Is it worth it to swap out the thermal paste on my 7950? My 1440p monitor is on the way and I'm doing everything to prepare (nice cleaning, new chair, and thermal paste). Is the stock paste on the twin frozr 3 okay or should I throw some new stuff on? I'll probably do the heat sinks on the mobo while I'm at it...
I have a full tube of Noctua NT-H1 paste on hand but I have never re-seated a GPU heat sink and would love the experience.
Could be; if anything, they usedtoo much, so, rather than seeing an increase in cooling due to the quality of the paste, you would see an increase because of the amount of paste.
Replace it, Every heatsink cooling solution I've seen from a graphics card PCB manufacturer has pre-applied thermal compound to the heatsink before assembling the card and packaging for shipping. Almost always there is too much thermal compound on the heatsink even though it is pre-applied and squeezes out over the edges of the GPU die.
Well I finished and all is well. Did the motherboard too, one of the heatsinks on it had a rubber pad on it and no paste so I just left that one alone (990fxa-ud3, vertical heatsink by cpu). Temps seem to be 2c lower all around at idle, thanks for the tips!
Void the warranty? Are fucking mental? Do you even realize that they can't tell if you've taken the heatsink off? The only thing that voids a graphics card warranty is if you rip the serial number sticker off the back of the PCB or you literally catch fire to the PCB causing it to discolor from overheating.
There is a little sticker on top of one of the screws that holds the pcb to the heatsink on the twin frozr III. Taking off the heatsink requires puncturing the sticker.
Never heard of a heatgun and a knife? It's people who think like you do that make it "illegal" to fix factory garbage that slips the average consumer.
I found out that ASUS purposefully designed a flaw in their Cooler design for the HD 7870 DCII v2 graphics card to allow the Digital VRM to overheat if you overclock the GPU too high causing instability. Virtually limiting your overclock.

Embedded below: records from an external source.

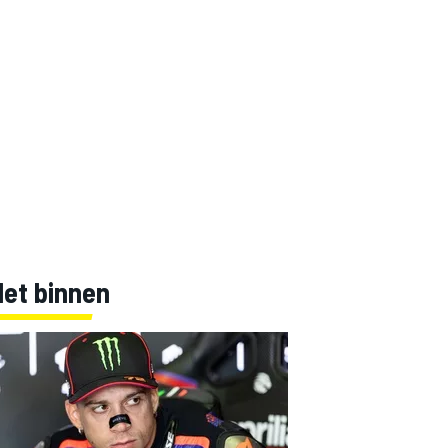
Net binnen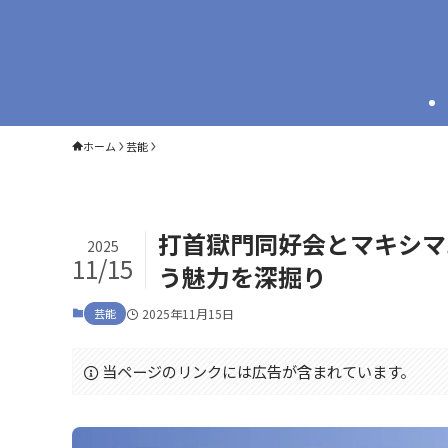
ホーム
芸能
打首獄門同好会とマキシマ
2025
11/15
う魅力を深掘り
芸能
2025年11月15日
当ページのリンクには広告が含まれています。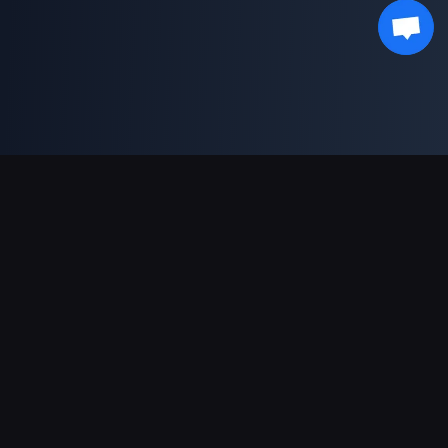
Поддержка платежей
Партнерам
Genshin Impact Wiki
Honkai: Star Rail WIKI
Zenless Zone Zero WIKI
PUBG Mobile WIKI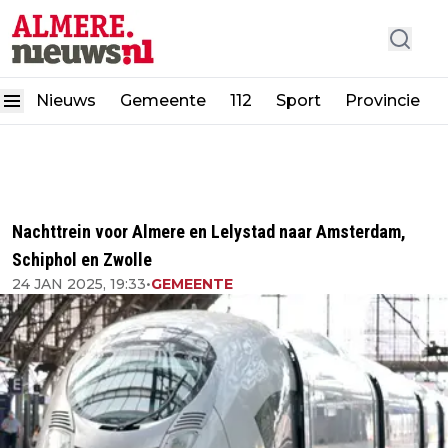
Nieuws
Gemeente
112
Sport
Provincie
Nachttrein voor Almere en Lelystad naar Amsterdam,
Schiphol en Zwolle
24 JAN 2025, 19:33
•
GEMEENTE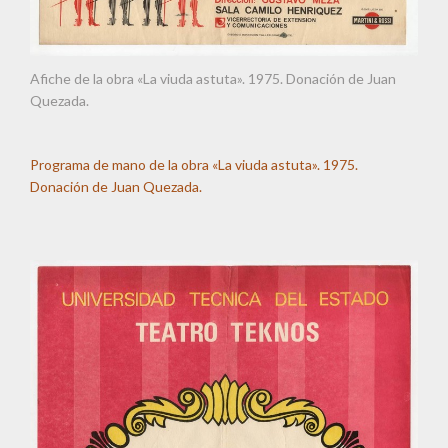
Afiche de la obra «La viuda astuta». 1975. Donación de Juan
Quezada.
Programa de mano de la obra «La viuda astuta». 1975.
Donación de Juan Quezada.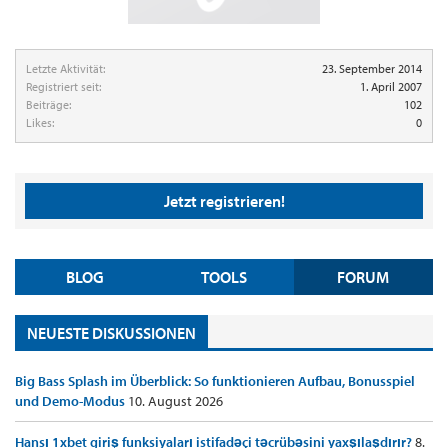
Letzte Aktivität:
23. September 2014
Registriert seit:
1. April 2007
Beiträge:
102
Likes:
0
Jetzt registrieren!
BLOG
TOOLS
FORUM
NEUESTE DISKUSSIONEN
Big Bass Splash im Überblick: So funktionieren Aufbau, Bonusspiel
und Demo-Modus
10. August 2026
Hansı 1xbet giriş funksiyaları istifadəçi təcrübəsini yaxşılaşdırır?
8.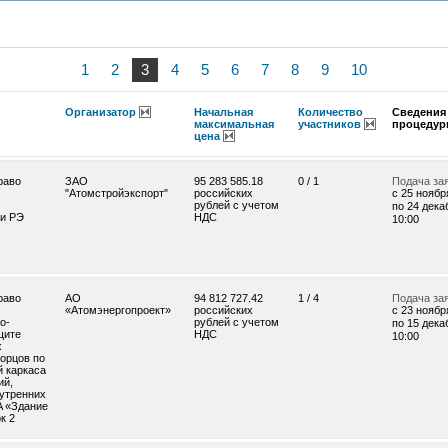
1
2
3
4
5
6
7
8
9
10
Организатор
Начальная
Количество
Сведения 
максимальная
участников
процедур
цена
раво
ЗАО
95 283 585.18
0 / 1
Подача за
"Атомстройэкспорт"
российских
c 25 ноября
рублей с учетом
по 24 дека
 и РЭ
НДС
10:00
раво
АО
94 812 727.42
1 / 4
Подача за
«Атомэнергопроект»
российских
c 23 ноября
о-
рублей с учетом
по 15 дека
щите
НДС
10:00
х
орцов по
й каркаса
ий,
нутренних
A «Здание
к 2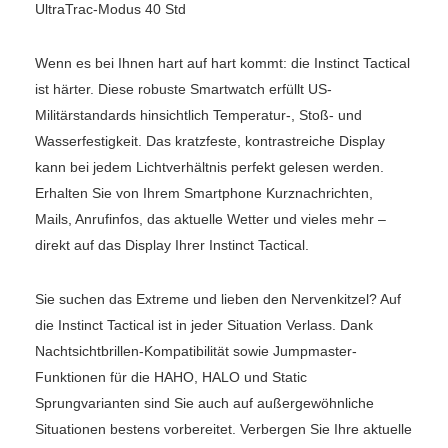
UltraTrac-Modus 40 Std
Wenn es bei Ihnen hart auf hart kommt: die Instinct Tactical
ist härter. Diese robuste Smartwatch erfüllt US-
Militärstandards hinsichtlich Temperatur-, Stoß- und
Wasserfestigkeit. Das kratzfeste, kontrastreiche Display
kann bei jedem Lichtverhältnis perfekt gelesen werden.
Erhalten Sie von Ihrem Smartphone Kurznachrichten,
Mails, Anrufinfos, das aktuelle Wetter und vieles mehr –
direkt auf das Display Ihrer Instinct Tactical.
Sie suchen das Extreme und lieben den Nervenkitzel? Auf
die Instinct Tactical ist in jeder Situation Verlass. Dank
Nachtsichtbrillen-Kompatibilität sowie Jumpmaster-
Funktionen für die HAHO, HALO und Static
Sprungvarianten sind Sie auch auf außergewöhnliche
Situationen bestens vorbereitet. Verbergen Sie Ihre aktuelle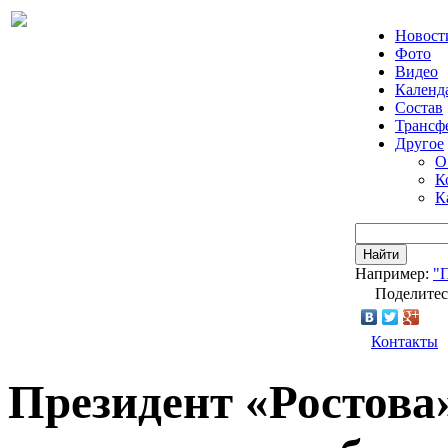
Новост
Фото
Видео
Календ
Состав
Трансф
Другое
О
К
К
Найти
Например:
"
Поделитес
Контакты
Президент «Ростова»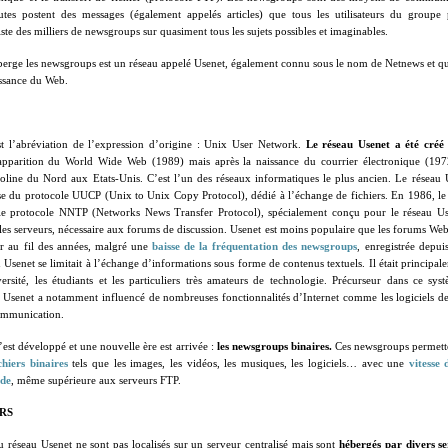
autes postent des messages (également appelés articles) que tous les utilisateurs du groupe 
iste des milliers de newsgroups sur quasiment tous les sujets possibles et imaginables.
erge les newsgroups est un réseau appelé Usenet, également connu sous le nom de Netnews et qui
ssance du Web.
 l’abréviation de l’expression d’origine : Unix User Network.
Le réseau Usenet a été créé
apparition du World Wide Web (1989) mais après la naissance du courrier électronique (19
oline du Nord aux Etats-Unis. C’est l’un des réseaux informatiques le plus ancien. Le réseau 
ase du protocole UUCP (
Unix to Unix Copy Protocol)
, dédié à l’échange de fichiers. En 1986, 
le protocole NNTP (Networks News Transfer Protocol), spécialement conçu pour le réseau Us
e les serveurs, nécessaire aux forums de discussion. Usenet est moins populaire que les forums Web
ter au fil des années, malgré une
baisse de la fréquentation des newsgroups
, enregistrée depu
u Usenet se limitait à l’échange d’informations sous forme de contenus textuels. Il était principale
versité, les étudiants et les particuliers très amateurs de technologie. Précurseur dans ce sy
u Usenet a notamment influencé de nombreuses fonctionnalités d’Internet comme les logiciels de
ommunication.
’est développé et une nouvelle ère est arrivée :
les newsgroups binaires.
Ces newsgroups
permett
chiers binaires
tels que les images, les vidéos, les musiques, les logiciels… avec une
vitesse
ide
, même supérieure aux serveurs FTP.
RS
réseau Usenet ne sont pas localisés sur un serveur centralisé mais sont
hébergés par divers s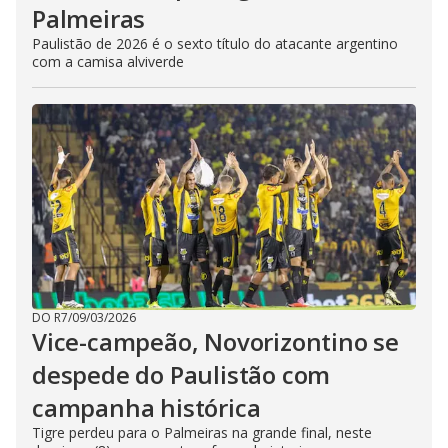
Palmeiras
Paulistão de 2026 é o sexto título do atacante argentino
com a camisa alviverde
DO R7
/
09/03/2026
Vice-campeão, Novorizontino se
despede do Paulistão com
campanha histórica
Tigre perdeu para o Palmeiras na grande final, neste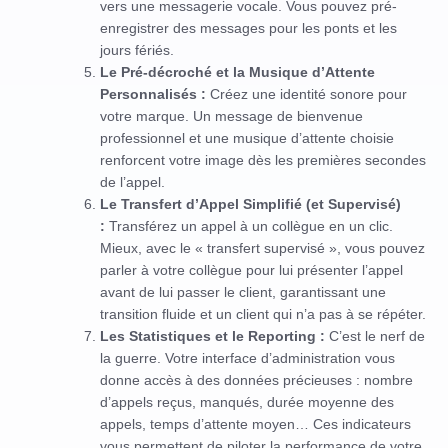
vers une messagerie vocale. Vous pouvez pré-
enregistrer des messages pour les ponts et les
jours fériés.
Le Pré-décroché et la Musique d’Attente
Personnalisés :
Créez une identité sonore pour
votre marque. Un message de bienvenue
professionnel et une musique d’attente choisie
renforcent votre image dès les premières secondes
de l’appel.
Le Transfert d’Appel Simplifié (et Supervisé)
:
Transférez un appel à un collègue en un clic.
Mieux, avec le « transfert supervisé », vous pouvez
parler à votre collègue pour lui présenter l’appel
avant de lui passer le client, garantissant une
transition fluide et un client qui n’a pas à se répéter.
Les Statistiques et le Reporting :
C’est le nerf de
la guerre. Votre interface d’administration vous
donne accès à des données précieuses : nombre
d’appels reçus, manqués, durée moyenne des
appels, temps d’attente moyen… Ces indicateurs
vous permettent de piloter la performance de votre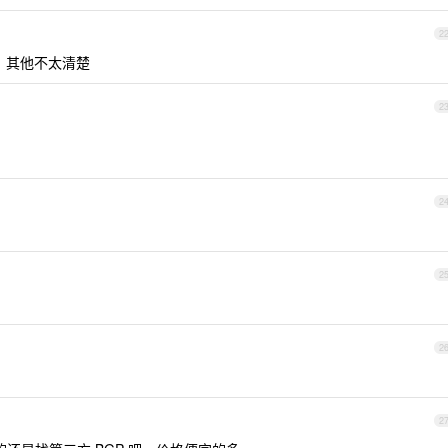
2
，其他不太清楚
2
2
2
2
2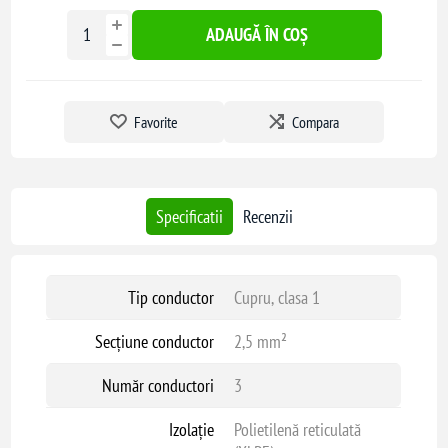
ADAUGĂ ÎN COȘ
Favorite
Compara
Specificatii
Recenzii
Tip conductor
Cupru, clasa 1
Secțiune conductor
2,5 mm²
Număr conductori
3
Izolație
Polietilenă reticulată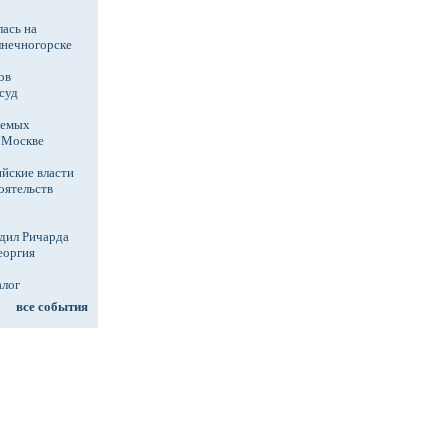
ась на
лнечногорске
ов
суд
аемых
в Москве
йские власти
оятельств
дил Ричарда
еоргия
алог
все события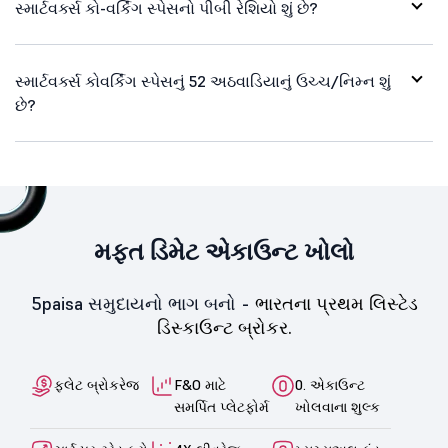
સ્માર્ટવર્ક્સ કો-વર્કિંગ સ્પેસનો પીબી રેશિયો શું છે?
સ્માર્ટવર્ક્સ કોવર્કિંગ સ્પેસનું 52 અઠવાડિયાનું ઉચ્ચ/નિમ્ન શું
છે?
મફત ડિમેટ એકાઉન્ટ ખોલો
5paisa સમુદાયનો ભાગ બનો -
ભારતના પ્રથમ લિસ્ટેડ
ડિસ્કાઉન્ટ બ્રોકર.
ફ્લેટ બ્રોકરેજ
F&O માટે
0. એકાઉન્ટ
સમર્પિત પ્લેટફોર્મ
ખોલવાના શુલ્ક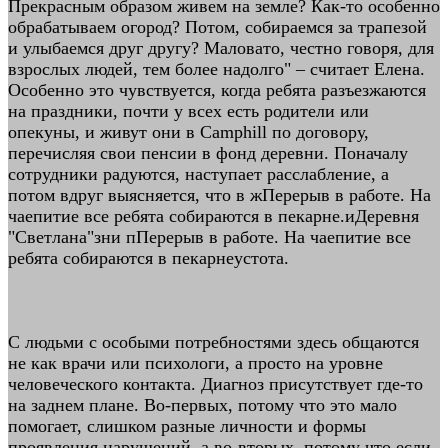
Прекрасным образом живем на земле? Как-то особенно
обрабатываем огород? Потом, собираемся за трапезой
и улыбаемся друг другу? Маловато, честно говоря, для
взрослых людей, тем более надолго" – считает Елена.
Особенно это чувствуется, когда ребята разъезжаются
на праздники, почти у всех есть родители или
опекуны, и живут они в Camphill по договору,
перечисляя свои пенсии в фонд деревни. Поначалу
сотрудники радуются, наступает расслабление, а
потом вдруг выясняется, что в жПерерыв в работе. На
чаепитие все ребята собираются в пекарне.иДеревня
"Светлана"зни пПерерыв в работе. На чаепитие все
ребята собираются в пекарнеустота.
С людьми с особыми потребностями здесь общаются
не как врачи или психологи, а просто на уровне
человеческого контакта. Диагноз присутствует где-то
на заднем плане. Во-первых, потому что это мало
помогает, слишком разные личности и формы
проявления нарушений, а во-вторых, потому что если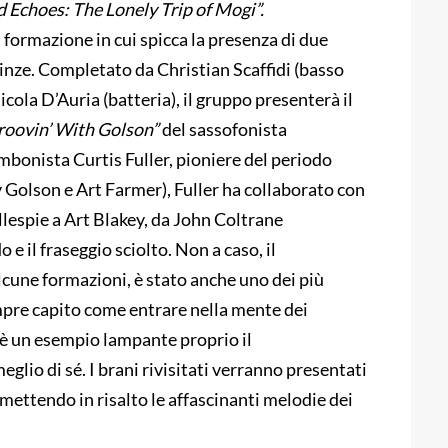
d
Echoes
: The
Lonely
Trip of Mogi”.
, formazione in cui spicca la presenza di due
nze. Completato da Christian Scaffidi (basso
cola D’Auria (batteria), il gruppo presenterà il
roovin
’ With
Golson
”
del sassofonista
mbonista Curtis Fuller, pioniere del periodo
y Golson e Art Farmer), Fuller ha collaborato con
illespie a Art Blakey, da John Coltrane
 e il fraseggio sciolto. Non a caso, il
lcune formazioni, è stato anche uno dei più
empre capito come entrare nella mente dei
 è un esempio lampante proprio il
 meglio di sé. I brani rivisitati verranno presentati
mettendo in risalto le affascinanti melodie dei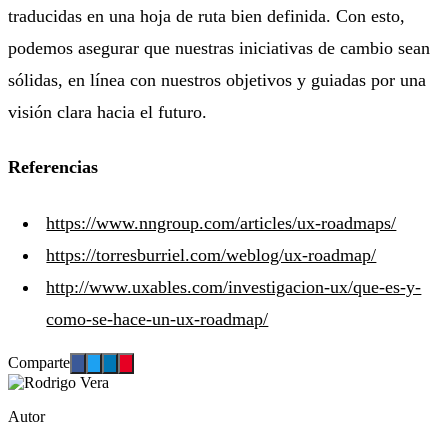
traducidas en una hoja de ruta bien definida. Con esto,
podemos asegurar que nuestras iniciativas de cambio sean
sólidas, en línea con nuestros objetivos y guiadas por una
visión clara hacia el futuro.
Referencias
https://www.nngroup.com/articles/ux-roadmaps/
https://torresburriel.com/weblog/ux-roadmap/
http://www.uxables.com/investigacion-ux/que-es-y-
como-se-hace-un-ux-roadmap/
Comparte
Autor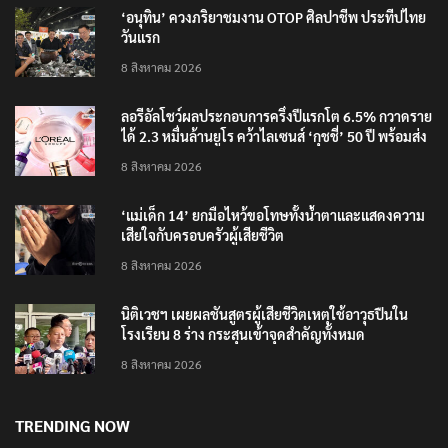
RECENT POSTS
‘อนุทิน’ ควงภริยาชมงาน OTOP ศิลปาชีพ ประทีปไทย
วันแรก
8 สิงหาคม 2026
ลอรีอัลโชว์ผลประกอบการครึ่งปีแรกโต 6.5% กวาดราย
ได้ 2.3 หมื่นล้านยูโร คว้าไลเซนส์ ‘กุชชี่’ 50 ปี พร้อมส่ง
4 แบรนด์ใหม่บุกตลาดไทย
8 สิงหาคม 2026
‘แม่เด็ก 14’ ยกมือไหว้ขอโทษทั้งน้ำตาและแสดงความ
เสียใจกับครอบครัวผู้เสียชีวิต
8 สิงหาคม 2026
นิติเวชฯ เผยผลชันสูตรผู้เสียชีวิตเหตุใช้อาวุธปืนใน
โรงเรียน 8 ร่าง กระสุนเข้าจุดสำคัญทั้งหมด
8 สิงหาคม 2026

Batojiri, In that circumstance yes, it's totally worth modding the cooling. However, this topic is not about Asus DCII. It's about an MSI Twin Frozr 7950. There is nothing wrong with most of the Twin Frozrs out there thermally. I was simply saying that it's not worth voiding a warranty for a few degree Celsius.
Yep the exact same techniques are used in cars creating vortexes in the intake and exhaust robbing horse power. It's just sad how efficient companies are at ripping us off.